(NaturalHealth365) Beloved by children for its cheerful yellow flowers that turn into silvery, delicate puffballs, not so beloved by gardeners and homeowners who seek weed-free lawns, the humble dandelion is nothing if not familiar.
Depending on where you live, there is a good chance you can see Taraxacum officinale – the dandelion’s scientific name – from your kitchen window, or glimpsed at it, on the roadside, from your car.
The surprising truth is that constituents found in dandelion leaves make the plant a nutritional powerhouse and herbal superhero that can simultaneously help boost your immune system, detoxify your liver, help regulate your blood pressure, rid your body of excess fluid, promote healthy digestion and help prevent age-related vision problems.
The therapeutic benefits of dandelion greens
For hundreds of years, native healers and herbalists in Asia, Europe and North America have relied on dandelion greens to treat a variety of ailments, including hepatitis, inflammation, digestive upsets and kidney and gallbladder disease.
Although well-controlled clinical studies on dandelion’s therapeutic effects on people are lacking, preliminary research on animals is promising. The University of Maryland Medical Center (UMMC) reports that dandelion leaves have diuretic properties, meaning they can help flush excess fluid from the body, which in turn reduces blood pressure and helps alleviate liver problems. UMMC also credits dandelion with antioxidant effects.
Peer-reviewed medical information reveals a substance called taraxerol – which gives dandelion greens its anti-ulcer properties. Dandelion greens are also “effective” as a detoxifying herb that works on the liver and gallbladder to release waste. However, those with gallbladder disease should only use dandelion greens under the direction of their doctor.
The nutritional value of dandelion greens
Raised in the Mediterranean as a salad crop, dandelion greens are also a healthful, low-calorie food, high in fiber, vitamins, antioxidants and micronutrients.
Studies indicate that dandelion leaves have more beta-carotene, which your body uses to make vitamin A, than any other green vegetable on the planet. The leaves are also high in the natural fiber pectin, as well as iron, calcium, magnesium, phosphorus, thiamine, riboflavin and vitamin C and D.
The flavonoids lutein, cryptoxanthin and zeaxanthin in dandelion greens work to protect your retina from UV rays, and may help prevent age-related macular degeneration. Finally, dandelion leaves contain a flavone called apigenin, which helps your body make superoxide dismutase, a potent natural antioxidant enzyme.
The best way to consume dandelion greens
You can use fresh, raw dandelion greens to add zip to sandwiches, or combine them with arugula, endive and romaine in a mixed salads. If you find their distinctive taste too bitter, blanch them for a minute in boiling water, cook until tender and serve them like spinach.

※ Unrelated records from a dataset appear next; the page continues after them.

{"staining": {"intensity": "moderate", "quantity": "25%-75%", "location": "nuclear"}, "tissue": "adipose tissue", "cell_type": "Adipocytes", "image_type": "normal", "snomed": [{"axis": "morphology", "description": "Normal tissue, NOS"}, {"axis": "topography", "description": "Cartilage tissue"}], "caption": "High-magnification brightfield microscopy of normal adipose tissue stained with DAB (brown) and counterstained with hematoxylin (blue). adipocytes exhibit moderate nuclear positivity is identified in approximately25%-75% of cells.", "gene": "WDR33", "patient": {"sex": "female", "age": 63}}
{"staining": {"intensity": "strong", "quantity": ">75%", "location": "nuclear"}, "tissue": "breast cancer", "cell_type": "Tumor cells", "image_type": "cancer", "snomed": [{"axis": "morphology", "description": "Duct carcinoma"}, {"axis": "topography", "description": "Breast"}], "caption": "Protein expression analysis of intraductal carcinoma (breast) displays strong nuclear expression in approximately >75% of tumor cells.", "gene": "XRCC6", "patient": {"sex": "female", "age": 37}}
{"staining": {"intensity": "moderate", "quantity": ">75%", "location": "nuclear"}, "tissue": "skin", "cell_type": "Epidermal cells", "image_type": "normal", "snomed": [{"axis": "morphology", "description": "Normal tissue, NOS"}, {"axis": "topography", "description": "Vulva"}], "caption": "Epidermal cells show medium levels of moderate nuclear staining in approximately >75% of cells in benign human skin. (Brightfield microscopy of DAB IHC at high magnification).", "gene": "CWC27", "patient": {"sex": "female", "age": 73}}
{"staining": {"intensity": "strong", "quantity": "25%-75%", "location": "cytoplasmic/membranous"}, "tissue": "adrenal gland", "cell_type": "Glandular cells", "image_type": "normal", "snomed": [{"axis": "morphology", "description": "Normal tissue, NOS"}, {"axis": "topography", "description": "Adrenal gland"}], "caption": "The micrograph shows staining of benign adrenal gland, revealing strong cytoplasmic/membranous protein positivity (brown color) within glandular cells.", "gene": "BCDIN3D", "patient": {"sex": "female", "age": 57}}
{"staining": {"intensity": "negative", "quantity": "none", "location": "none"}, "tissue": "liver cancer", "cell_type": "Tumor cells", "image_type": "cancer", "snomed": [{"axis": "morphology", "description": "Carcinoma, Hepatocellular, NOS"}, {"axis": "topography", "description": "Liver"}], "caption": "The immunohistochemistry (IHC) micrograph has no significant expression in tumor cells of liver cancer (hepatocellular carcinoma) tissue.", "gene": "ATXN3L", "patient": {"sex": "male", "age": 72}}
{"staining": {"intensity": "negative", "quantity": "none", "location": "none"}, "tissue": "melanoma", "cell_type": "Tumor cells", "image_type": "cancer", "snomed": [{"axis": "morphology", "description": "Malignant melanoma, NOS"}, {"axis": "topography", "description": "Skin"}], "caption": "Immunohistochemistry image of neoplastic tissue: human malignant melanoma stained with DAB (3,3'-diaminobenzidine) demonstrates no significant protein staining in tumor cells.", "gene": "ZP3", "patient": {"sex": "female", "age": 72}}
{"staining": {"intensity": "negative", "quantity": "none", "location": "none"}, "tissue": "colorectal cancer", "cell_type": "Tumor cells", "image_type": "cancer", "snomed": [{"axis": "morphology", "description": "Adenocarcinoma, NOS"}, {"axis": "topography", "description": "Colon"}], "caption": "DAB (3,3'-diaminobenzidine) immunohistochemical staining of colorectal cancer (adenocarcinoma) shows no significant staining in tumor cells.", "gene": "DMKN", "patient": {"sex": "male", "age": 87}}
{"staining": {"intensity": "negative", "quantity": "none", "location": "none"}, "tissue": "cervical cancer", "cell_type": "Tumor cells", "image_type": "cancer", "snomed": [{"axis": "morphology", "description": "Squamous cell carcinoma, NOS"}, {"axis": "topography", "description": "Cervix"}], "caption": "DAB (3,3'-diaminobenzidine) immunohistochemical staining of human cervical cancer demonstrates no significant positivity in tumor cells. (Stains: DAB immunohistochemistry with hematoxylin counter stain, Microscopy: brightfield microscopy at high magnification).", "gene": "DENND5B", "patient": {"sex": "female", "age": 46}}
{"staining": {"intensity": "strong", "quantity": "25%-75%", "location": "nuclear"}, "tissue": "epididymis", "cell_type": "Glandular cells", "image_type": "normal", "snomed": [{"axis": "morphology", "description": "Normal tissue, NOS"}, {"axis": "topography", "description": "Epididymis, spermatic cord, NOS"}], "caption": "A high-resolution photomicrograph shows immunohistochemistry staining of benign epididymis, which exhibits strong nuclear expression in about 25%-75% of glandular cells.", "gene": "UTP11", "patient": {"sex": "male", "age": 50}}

If dandelions grow in your region, you can gather the young, tender greens right from the source. Make sure the area is free of pesticides and waste from dogs or other animals; if you are in any doubt about identification, check with an expert herbalist or your local county extension office.
If you’re not positive of the safety of your dandelion source, look for fresh dandelion greens at the supermarket.
You can also purchase dandelion as a supplement, available at health food stores in the form of tablets, capsules, extracts and teas. UMMC states that a traditional dosage is 1 to 2 teaspoons of the powdered form, steeped in hot water to make a tea, then take up to three times a day.
Are there any considerations or cautions?
Dandelion greens are generally considered a safe food, but can trigger allergic reactions, especially if you are allergic to ragweed, chamomile and other members of the aster family. Skin irritation and heartburn have also been reported.
Herbs can interact with prescription drugs, vitamins and other supplements; before using dandelion greens, consult with your doctor.